▶ Extracted information
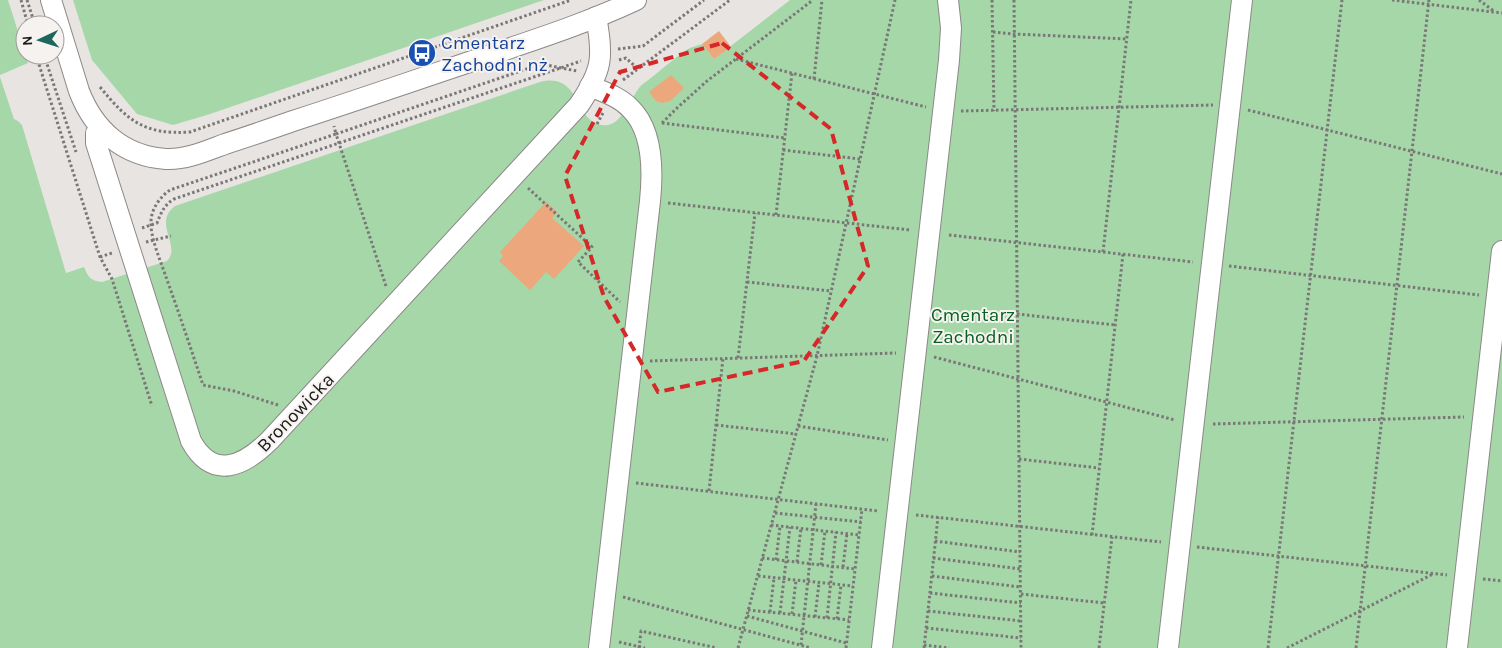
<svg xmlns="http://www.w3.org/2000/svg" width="1502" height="648" font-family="Karla,sans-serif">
	<rect width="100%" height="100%" fill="#e8e4e2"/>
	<g fill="#a6d7a9">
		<path d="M 0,0 L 8,0 L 28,63 L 0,75 Z"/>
		<path d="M 73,0 L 544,0 L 207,115 L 173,125 L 137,114 L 92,60 Z"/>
		<path d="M 790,0 L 1502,0 L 1502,648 L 0,648 L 0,77 L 14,119 L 18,121 L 22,125 L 66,273 L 84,267 C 88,277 91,281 102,282 L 167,261 C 182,246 152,223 175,206 L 540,82 C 584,71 573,129 608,125 C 622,123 631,98 639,88 C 644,82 652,78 657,73 C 667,65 677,56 688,49 C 692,47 698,45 702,44 L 714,59 Z"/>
	</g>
	<g fill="#eca77c">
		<path d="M 719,31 L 731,47 L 714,59 L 702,44 Z"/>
		<path d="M 671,75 L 684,88 L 670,101 L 662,103 L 656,101 L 649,92 Z"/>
		<path d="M 546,202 L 557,212 L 552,218 L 584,246 L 554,279 L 546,272 L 530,290 L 499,261 L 503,256 L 500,252 Z"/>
	</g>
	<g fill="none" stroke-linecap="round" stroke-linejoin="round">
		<defs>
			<g id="minor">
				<path d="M 51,0 L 79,91 C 94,130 123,156 166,159 C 186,160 206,151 225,144 C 247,137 270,129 293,121 C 358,100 422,78 487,56 C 537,39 587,23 636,0"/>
				<path d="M 590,86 C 604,92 620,97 631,109 C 653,131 653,172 650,201 L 599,648"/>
				<path d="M 100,128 L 96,133 L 96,143 L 191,441 C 213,481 244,466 270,440 L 579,105 C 602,71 604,57 596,17"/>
				<path d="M 882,648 L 949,60 L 951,28 L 948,0"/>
				<path d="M 1168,648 L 1242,0"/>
				<path d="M 1457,648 L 1502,251"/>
			</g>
		</defs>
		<use href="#minor" stroke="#8c8886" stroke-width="22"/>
		<g stroke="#7a7877" stroke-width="3" stroke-dasharray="2.5 2.5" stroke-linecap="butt">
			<path d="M 21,0 L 28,25"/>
			<path d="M 27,0 L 35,25"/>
			<path d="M 992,0 L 994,111"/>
			<path d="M 1014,0 L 1021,648"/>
			<path d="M 1392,0 L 1502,13"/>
			<path d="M 1479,0 L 1495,12"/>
			<path d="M 993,32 L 1014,34 L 1127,39"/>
			<path d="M 618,49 L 643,46 L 704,0"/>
			<path d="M 36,55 L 100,257 L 112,279 L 152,406"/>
			<path d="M 44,55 L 76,152"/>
			<path d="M 736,59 L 926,107"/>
			<path d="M 619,60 L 626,58 L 638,69"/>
			<path d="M 814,79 L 822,0"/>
			<path d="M 623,80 L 730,0"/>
			<path d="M 100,87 C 128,121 144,135 190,132 L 571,0"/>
			<path d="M 1248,110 L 1502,174"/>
			<path d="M 961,111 L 1213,105"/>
			<path d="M 662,123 L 677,108 L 707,81 L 813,0"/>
			<path d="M 662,123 L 785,138"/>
			<path d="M 597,124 L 604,111"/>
			<path d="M 783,150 L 860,159"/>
			<path d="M 528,188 L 592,247 L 578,262 L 620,302"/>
			<path d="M 668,203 L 910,230"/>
			<path d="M 776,215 L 792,73"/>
			<path d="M 142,228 L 157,223 C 161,213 164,205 174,199 L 581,61"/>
			<path d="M 949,235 L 1193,262"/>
			<path d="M 146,242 L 171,236"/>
			<path d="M 1103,252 L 1131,0"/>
			<path d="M 100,257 L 112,253"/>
			<path d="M 1229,266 L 1479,295"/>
			<path d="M 747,282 L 831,291"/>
			<path d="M 386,286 L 336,134 L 541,64 L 577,71"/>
			<path d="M 1017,314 L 1115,325"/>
			<path d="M 934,357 L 1175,420"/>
			<path d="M 738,358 L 755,213"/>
			<path d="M 650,361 L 896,353"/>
			<path d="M 278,405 L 234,391 L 203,385 C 191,349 179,313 166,277 C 161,262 150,237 151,222 C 151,209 160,197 170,190 L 336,134 L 334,126"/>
			<path d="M 1213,424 L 1464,417"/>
			<path d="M 716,425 L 796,434"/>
			<path d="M 798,426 L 888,440"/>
			<path d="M 1019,459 L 1099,468"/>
			<path d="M 636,483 L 878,511"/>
			<path d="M 709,491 L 723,358"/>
			<path d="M 775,513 L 861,522"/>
			<path d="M 916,515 L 1161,542"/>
			<path d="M 771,525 L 859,535"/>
			<path d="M 1092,535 L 1123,254"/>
			<path d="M 935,541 L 1020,552"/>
			<path d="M 1197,547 L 1447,575"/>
			<path d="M 762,558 L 855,569"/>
			<path d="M 933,558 L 1021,569"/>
			<path d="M 776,560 L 780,526"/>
			<path d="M 797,562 L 801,528"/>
			<path d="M 821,565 L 825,531"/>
			<path d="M 843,567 L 847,533"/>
			<path d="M 758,576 L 853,586"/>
			<path d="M 932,576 L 1020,587"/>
			<path d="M 1483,579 L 1502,581"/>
			<path d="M 930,593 L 1021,603"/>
			<path d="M 1021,594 L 1104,603"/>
			<path d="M 623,597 L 811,648"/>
			<path d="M 748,610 L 849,620"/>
			<path d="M 928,611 L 1021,621"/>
			<path d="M 770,612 L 774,578"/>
			<path d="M 780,613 L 790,527"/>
			<path d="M 792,614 L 796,580"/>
			<path d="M 747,616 L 846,643"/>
			<path d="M 815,617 L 819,583"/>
			<path d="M 827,618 L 836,532"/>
			<path d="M 837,619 L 841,585"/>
			<path d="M 926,628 L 1021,638"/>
			<path d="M 619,642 L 645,648"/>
			<path d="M 801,645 L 816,504"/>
			<path d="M 924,645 L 949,648"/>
			<path d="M 639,648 L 641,631 L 717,648"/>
			<path d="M 738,648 L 817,356 L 895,0"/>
			<path d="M 846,648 L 862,509"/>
			<path d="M 924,648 L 938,517"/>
			<path d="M 1099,648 L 1112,537"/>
			<path d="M 1268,648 L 1342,0"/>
			<path d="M 1287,648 L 1433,574"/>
			<path d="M 1356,648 L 1429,0"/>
		</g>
		<use href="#minor" stroke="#fff" stroke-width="20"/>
	</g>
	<path fill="none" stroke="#d62828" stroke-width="4" stroke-dasharray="10 6" stroke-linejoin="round" d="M 722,43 L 831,129 L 868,266 L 804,361 L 658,392 L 604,297 L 565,176 L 620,72 Z"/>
	<defs>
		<symbol id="bus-disc" viewBox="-11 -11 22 22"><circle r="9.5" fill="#1a4fb4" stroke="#f6f2ef"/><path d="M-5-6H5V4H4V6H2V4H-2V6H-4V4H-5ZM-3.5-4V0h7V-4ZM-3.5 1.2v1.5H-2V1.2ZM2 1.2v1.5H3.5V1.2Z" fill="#fff"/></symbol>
	</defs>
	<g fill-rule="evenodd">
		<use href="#bus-disc" x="406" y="37" width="32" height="32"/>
	</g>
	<g text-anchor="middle" stroke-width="4" stroke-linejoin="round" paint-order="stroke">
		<g font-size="19" fill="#164399" stroke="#f6f2ef" text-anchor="start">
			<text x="441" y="49">Cmentarz<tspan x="441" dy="22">Zachodni nż</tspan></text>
		</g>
		<g font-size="19" fill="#05621e" stroke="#f6f2ef">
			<text x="973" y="321">Cmentarz<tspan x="973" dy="22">Zachodni</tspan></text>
		</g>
		<g font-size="19" fill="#1b1a19" stroke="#f6f2ef">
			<text transform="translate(295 412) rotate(-46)" y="7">Bronowicka</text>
		</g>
	</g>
	<g transform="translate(40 40) rotate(266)"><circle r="24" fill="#f6f2ef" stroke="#9e9c99"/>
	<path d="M0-4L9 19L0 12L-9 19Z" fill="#1c665e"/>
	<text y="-8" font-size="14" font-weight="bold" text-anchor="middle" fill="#1b1a19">N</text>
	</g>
</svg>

▶ Task instructions
How many lines in the listing contain "anchor"? Answer with the number alone.

▶ The answer
3